Meta launched SeamlessM4T (Massively Multilingual & Multimodal Machine Translation), a cutting-edge AI translation model, both multimodal and multilingual, facilitating seamless communication through speech and text across diverse languages.
According to the SeamlessM4T research paper, Meta developed the SeamlessM4T model by using one million hours of open speech audio data for self-supervised speech representation with w2v-BERT 2.0. They combined this with a multimodal corpus named SeamlessAlign, containing aligned translations covering more than 470,000 hours. By adding human-labeled and pseudo-labeled data totaling 406,000 hours, Meta created a robust dataset. This enabled them to develop the first multitasking and multilingual system, SeamlessM4T.
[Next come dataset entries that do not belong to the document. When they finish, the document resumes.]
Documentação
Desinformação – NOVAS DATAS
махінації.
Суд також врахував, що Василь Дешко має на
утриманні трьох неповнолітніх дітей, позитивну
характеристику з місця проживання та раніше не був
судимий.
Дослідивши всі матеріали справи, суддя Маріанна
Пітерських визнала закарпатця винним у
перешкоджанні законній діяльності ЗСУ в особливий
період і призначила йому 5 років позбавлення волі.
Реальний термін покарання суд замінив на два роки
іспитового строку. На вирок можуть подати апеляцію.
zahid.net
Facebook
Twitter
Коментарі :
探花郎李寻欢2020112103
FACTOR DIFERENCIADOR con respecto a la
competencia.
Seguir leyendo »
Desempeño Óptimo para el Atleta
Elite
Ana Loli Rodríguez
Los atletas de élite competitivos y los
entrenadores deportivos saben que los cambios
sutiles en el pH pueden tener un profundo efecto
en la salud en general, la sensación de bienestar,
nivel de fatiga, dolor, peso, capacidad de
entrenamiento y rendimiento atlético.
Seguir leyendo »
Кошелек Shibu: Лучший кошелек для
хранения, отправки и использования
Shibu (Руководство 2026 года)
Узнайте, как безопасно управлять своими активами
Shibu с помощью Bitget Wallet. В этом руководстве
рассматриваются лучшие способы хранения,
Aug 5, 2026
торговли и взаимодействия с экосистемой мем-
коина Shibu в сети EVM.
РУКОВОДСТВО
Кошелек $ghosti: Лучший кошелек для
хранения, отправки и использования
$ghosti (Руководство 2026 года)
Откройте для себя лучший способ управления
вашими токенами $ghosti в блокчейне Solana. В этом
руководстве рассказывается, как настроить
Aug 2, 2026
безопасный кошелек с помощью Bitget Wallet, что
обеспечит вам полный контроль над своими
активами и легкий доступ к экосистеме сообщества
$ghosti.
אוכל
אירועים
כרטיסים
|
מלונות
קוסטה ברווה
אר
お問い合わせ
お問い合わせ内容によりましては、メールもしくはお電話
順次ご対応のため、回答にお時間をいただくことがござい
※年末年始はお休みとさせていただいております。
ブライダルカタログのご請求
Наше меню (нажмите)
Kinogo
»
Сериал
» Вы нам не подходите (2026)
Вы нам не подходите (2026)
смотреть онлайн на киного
SeamlessM4T provides a wide range of functions. It recognizes speech in almost 100 languages, translates speech to text for nearly 100 input and output languages, translates speech to speech for nearly 100 input and 36 output languages, converts text to text in nearly 100 languages, and transforms text to speech with support for around 100 input and 36 output languages.
Read More: Meta Introduced Code Llama, an AI-powered Tool for Coding and Debugging
Meta has made a public release of SeamlessM4T under CC BY-NC 4.0, inviting researchers and developers to build on this work. Additionally, they are sharing the metadata of SeamlessAlign, the largest open multimodal translation dataset ever.
In addition, they have further simplified the process for the developer’s community to conduct data mining on their individual monolingual datasets using SONAR, a comprehensive collection of text and speech sentence encoders, as well as stopes, a Meta library for processing multimodal data and parallel data mining. All these advancements are backed by fairseq2, Meta’s advanced sequence modeling library.
Users can explore the seamless communication translation demo through this link. This research demo supports translation for around 100 input and 35 output languages. It allows users to record a sentence, choose upto three languages for translation, and view transcriptions and translations.